Stored records
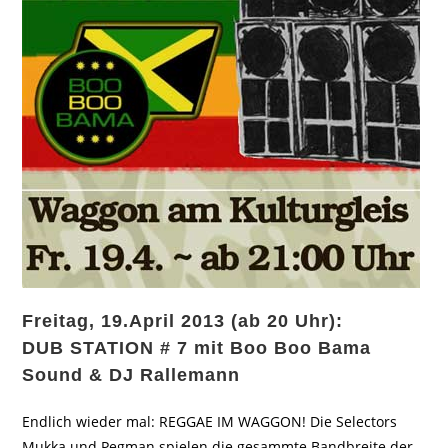
Freitag, 19.April 2013 (ab 20 Uhr):
DUB STATION # 7 mit Boo Boo Bama
Sound & DJ Rallemann
Endlich wieder mal: REGGAE IM WAGGON! Die Selectors
Mukka und Pegman spielen die gesammte Bandbreite der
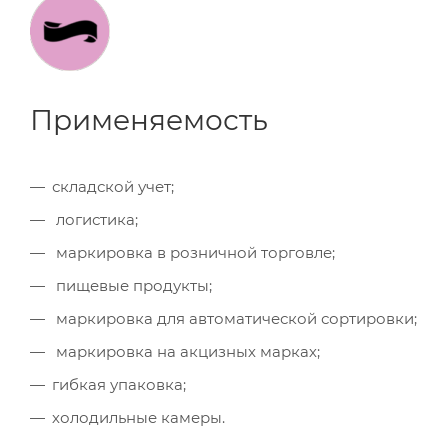
Применяемость
складской учет;
логистика;
маркировка в розничной торговле;
пищевые продукты;
маркировка для автоматической сортировки;
маркировка на акцизных марках;
гибкая упаковка;
холодильные камеры.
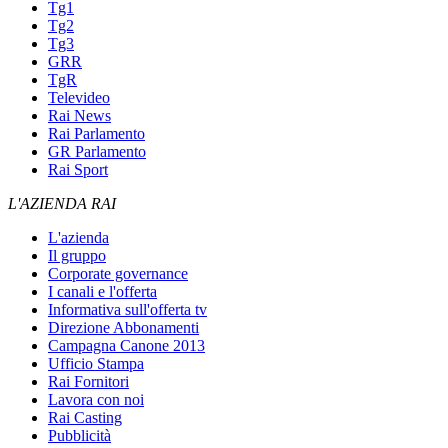
Tg1
Tg2
Tg3
GRR
TgR
Televideo
Rai News
Rai Parlamento
GR Parlamento
Rai Sport
L'AZIENDA RAI
L'azienda
Il gruppo
Corporate governance
I canali e l'offerta
Informativa sull'offerta tv
Direzione Abbonamenti
Campagna Canone 2013
Ufficio Stampa
Rai Fornitori
Lavora con noi
Rai Casting
Pubblicità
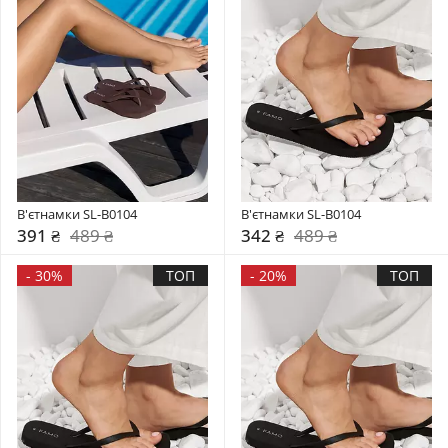
В'єтнамки SL-B0104
В'єтнамки SL-B0104
391 ₴
489 ₴
342 ₴
489 ₴
-
30%
ТОП
-
20%
ТОП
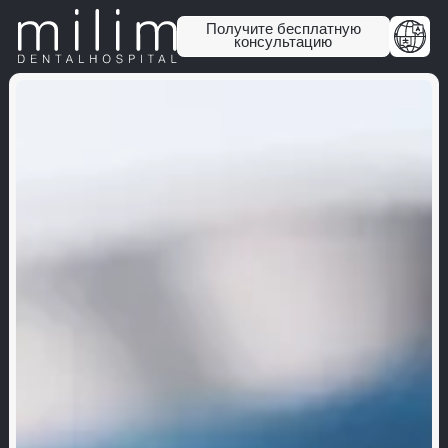
Получите бесплатную
консультацию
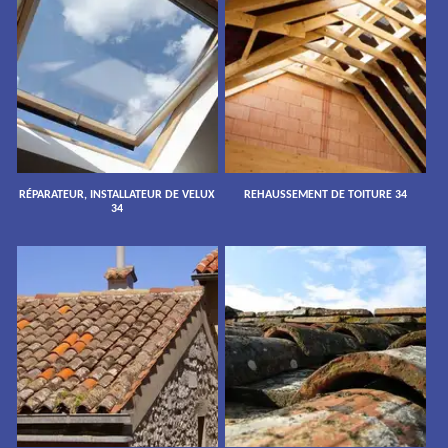
RÉPARATEUR, INSTALLATEUR DE VELUX
REHAUSSEMENT DE TOITURE 34
34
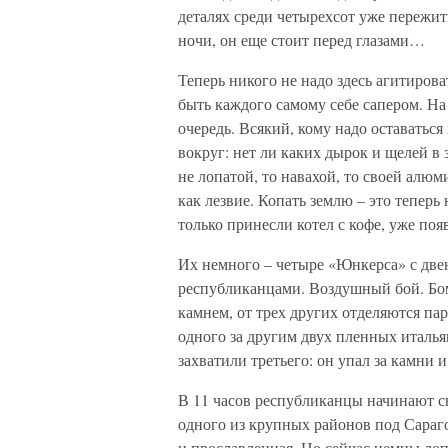
деталях среди четырехсот уже пережит
ночи, он еще стоит перед глазами…
Теперь никого не надо здесь агитиров
быть каждого самому себе сапером. На
очередь. Всякий, кому надо оставаться 
вокруг: нет ли каких дырок и щелей в з
не лопатой, то навахой, то своей алюм
как лезвие. Копать землю – это теперь
только принесли котел с кофе, уже поя
Их немного – четыре «Юнкерса» с две
республиканцами. Воздушный бой. Бо
камнем, от трех других отделяются па
одного за другим двух пленных италья
захватили третьего: он упал за камни 
В 11 часов республиканцы начинают св
одного из крупных районов под Сарагос
и прославленная. Но сейчас немцы до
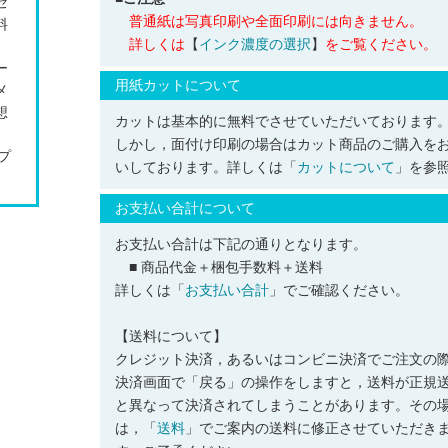
セ
普通紙は写真印刷や全面印刷には向きません。
料
詳しくは
【
インク濃度の選択
】
をご覧ください。
ー
用紙カットについて
メ
想
カットは基本的に無料でさせていただいております
しかし，面付け印刷の場合はカット商品のご購入を
プ
いしております。詳しくは「
カットについて
」を参
お支払い合計について
お支払い合計は下記の通りとなります。
■ 商品代金＋梱包手数料＋送料
詳しくは「
お支払い合計
」でご確認ください。
【送料について】
クレジット決済，あるいはコンビニ決済でご注文の
決済画面で「戻る」の操作をしますと，送料が正規
と異なって決済されてしまうことがあります。その
は，「
送料
」でご案内の送料に修正させていただき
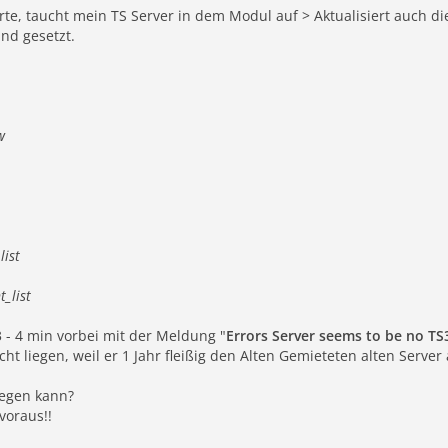
te, taucht mein TS Server in dem Modul auf > Aktualisiert auch di
nd gesetzt.
w
list
t_list
3 - 4 min vorbei mit der Meldung "
Errors Server seems to be no TS
 liegen, weil er 1 Jahr fleißig den Alten Gemieteten alten Server 
iegen kann?
voraus!!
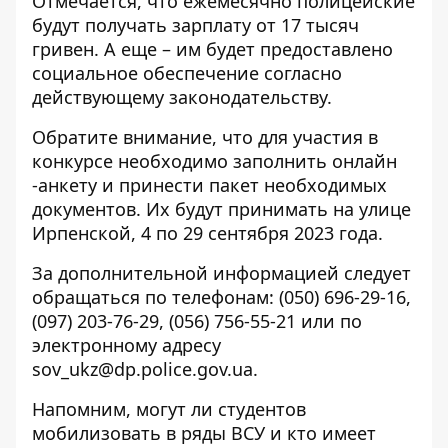
Отмечается, что ежемесячно полицейские
будут получать зарплату от 17 тысяч
гривен. А еще – им будет предоставлено
социальное обеспечение согласно
действующему законодательству.
Обратите внимание, что для участия в
конкурсе необходимо
заполнить онлайн
-анкету
и принести пакет необходимых
документов. Их будут принимать на улице
Ирпенской, 4 по 29 сентября 2023 года.
За дополнительной информацией следует
обращаться по телефонам:
(050) 696-29-16
,
(097) 203-76-29
,
(056) 756-55-21
или по
электронному адресу
sov_ukz@dp.police.gov.ua
.
Напомним, могут ли
студентов
мобилизовать в ряды ВСУ
и кто имеет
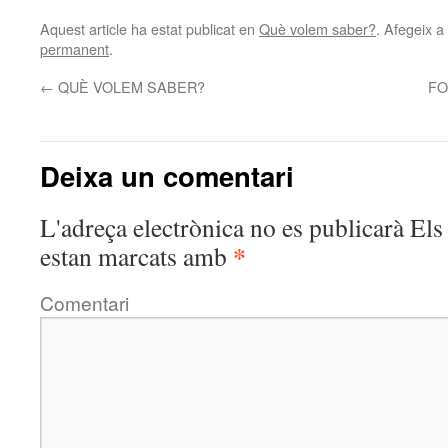
Aquest article ha estat publicat en
Què volem saber?
. Afegeix a 
permanent
.
←
QUÈ VOLEM SABER?
FO
Deixa un comentari
L'adreça electrònica no es publicarà
Els 
*
estan marcats amb
Comentari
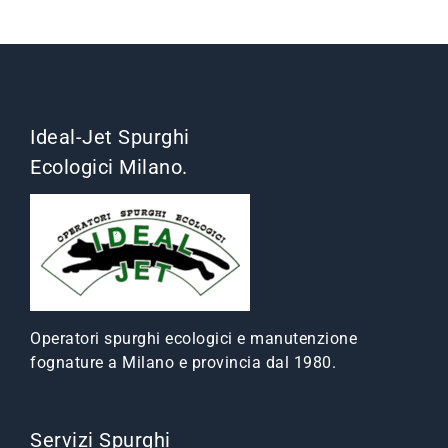
Ideal-Jet Spurghi
Ecologici Milano.
Operatori spurghi ecologici e manutenzione
fognature a Milano e provincia dal 1980.
Servizi Spurghi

### Work required
Copy the text of all twelve pages above word for word and line for line, and leave the pictures out.

### Task output
Freitag, 19.April 2013 (ab 20 Uhr):
DUB STATION # 7 mit Boo Boo Bama
Sound & DJ Rallemann
Endlich wieder mal: REGGAE IM WAGGON! Die Selectors
Mukka und Pegman spielen die gesammte Bandbreite der
Применяемость
складской учет;
логистика;
маркировка в розничной торговле;
пищевые продукты;
маркировка для автоматической сортировки;
маркировка на акцизных марках;
гибкая упаковка;
холодильные камеры.
Tg1
Tg2
Tg3
GRR
TgR
Televideo
Rai News
Rai Parlamento
GR Parlamento
Rai Sport
L'AZIENDA RAI
L'azienda
Il gruppo
Corporate governance
I canali e l'offerta
Informativa sull'offerta tv
Direzione Abbonamenti
Campagna Canone 2013
Ufficio Stampa
Rai Fornitori
Lavora con noi
Rai Casting
Pubblicità
В'єтнамки SL-B0104
В'єтнамки SL-B0104
391 ₴
489 ₴
342 ₴
489 ₴
-
30%
ТОП
-
20%
ТОП
Получите бесплатную
консультацию
RÉPARATEUR, INSTALLATEUR DE VELUX
REHAUSSEMENT DE TOITURE 34
34
деталях среди четырехсот уже пережит
ночи, он еще стоит перед глазами…
Теперь никого не надо здесь агитиров
быть каждого самому себе сапером. На
очередь. Всякий, кому надо оставаться 
вокруг: нет ли каких дырок и щелей в з
не лопатой, то навахой, то своей алюм
как лезвие. Копать землю – это теперь
только принесли котел с кофе, уже поя
Их немного – четыре «Юнкерса» с две
республиканцами. Воздушный бой. Бо
камнем, от трех других отделяются па
одного за другим двух пленных италья
захватили третьего: он упал за камни 
В 11 часов республиканцы начинают св
одного из крупных районов под Сарагос
и прославленная. Но сейчас немцы до
セ
普通紙は写真印刷や全面印刷には向きません。
料
詳しくは
【
インク濃度の選択
】
をご覧ください。
ー
用紙カットについて
メ
想
カットは基本的に無料でさせていただいております
しかし，面付け印刷の場合はカット商品のご購入を
プ
いしております。詳しくは「
カットについて
」を参
お支払い合計について
お支払い合計は下記の通りとなります。
■ 商品代金＋梱包手数料＋送料
詳しくは「
お支払い合計
」でご確認ください。
【送料について】
クレジット決済，あるいはコンビニ決済でご注文の
決済画面で「戻る」の操作をしますと，送料が正規
と異なって決済されてしまうことがあります。その
は，「
送料
」でご案内の送料に修正させていただき
te, taucht mein TS Server in dem Modul auf > Aktualisiert auch di
nd gesetzt.
w
list
t_list
3 - 4 min vorbei mit der Meldung "
Errors Server seems to be no TS
 liegen, weil er 1 Jahr fleißig den Alten Gemieteten alten Server 
iegen kann?
voraus!!
Отмечается, что ежемесячно полицейские
будут получать зарплату от 17 тысяч
гривен. А еще – им будет предоставлено
социальное обеспечение согласно
действующему законодательству.
Обратите внимание, что для участия в
конкурсе необходимо
заполнить онлайн
-анкету
и принести пакет необходимых
документов. Их будут принимать на улице
Ирпенской, 4 по 29 сентября 2023 года.
За дополнительной информацией следует
обращаться по телефонам:
(050) 696-29-16
,
(097) 203-76-29
,
(056) 756-55-21
или по
электронному адресу
sov_ukz@dp.police.gov.ua
.
Напомним, могут ли
студентов
мобилизовать в ряды ВСУ
и кто имеет
Aquest article ha estat publicat en
Què volem saber?
. Afegeix a 
permanent
.
←
QUÈ VOLEM SABER?
FO
Deixa un comentari
L'adreça electrònica no es publicarà
Els 
*
estan marcats amb
Comentari
Ideal-Jet Spurghi
Ecologici Milano.
Operatori spurghi ecologici e manutenzione
fognature a Milano e provincia dal 1980.
Servizi Spurghi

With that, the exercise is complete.